Zum Hof gehören 24 Hektar Land, 16 Pferde, 10 Milchkühe, Kälber, Milchschafe, zwei Schweine, Hühner, Bienen und eine Katze. Daran angegliedert ist ein Naturhort und zudem bietet der Tüfihof Schulklassen an, vor Ort Schule zu halten. «Der Erlebnishof Tüfi will ein Bauernhof wie im Bilderbuch sein. Ein Ort zum Schauen und Anfassen», ist auf der Webseite zu lesen.
Zum Anfassen und Mithelfen werde ich heute zu genüge kommen. Ich begleite den 22-jährigen Sandro, der hier ein sechswöchiges Praktikum macht. Los geht es mit dem Abfüllen von rund 140 Litern Kuhmilch. Zuvor wurde sie schonend pasteurisiert, das heisst auf 65 Grad erhitzt und eine halbe Stunde warmgehalten. So werden Keime abgetötet, die die Milch schnell sauer werden lassen, lerne ich.
In der Molkerei, die gleich neben dem Hofladen liegt, etikettiere ich die Milchflaschen, während Sandro die Milch abfüllt und mir von seinem Alltag erzählt: «In der Regel arbeiten wir elf Tage und haben dann drei Tage frei.

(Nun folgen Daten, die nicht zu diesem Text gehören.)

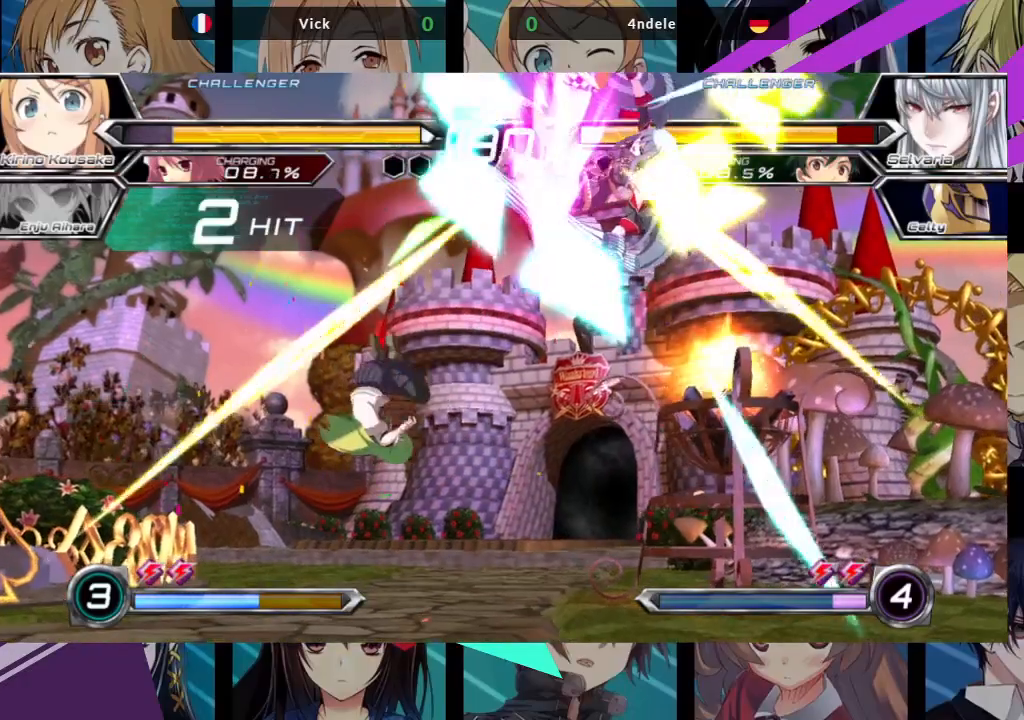
{"dt_ms": 500, "buttons": [], "left_stick": "center", "events": [[383, "left_stick", "right"], [500, "left_stick", "center"]]}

Der Tag beginnt um sechs Uhr morgens, unter anderem mit dem Ausmisten der Kuh- und Pferdeställe, und endet um 18.30 Uhr ebenfalls mit Ausmisten. Bei den langen Tagen bin ich jeweils froh, kann ich in der eineinhalbstündigen Mittagspause noch ein kleines Nickerchen einlegen.» Man gewöhne sich aber schnell an die langen Arbeitstage und die körperliche Arbeit.
Der Nachmittag wird von einem selbst gepflückten Dessert eingeläutet. Zusammen mit Sandro ernte ich in luftigen Höhen Kirschen. Diejenigen, die verhagelt wurden, wandern gleich in den Mund, der Rest wird auf dem Hofladen verkauft. Auf der Wiese unter uns spielen die Kälber, auf der Sportanlage nebenan hören ein paar Basketballspieler deutschen Hip-Hop. Wäre der nicht, man würde sich fernab aller Zivilisation wähnen.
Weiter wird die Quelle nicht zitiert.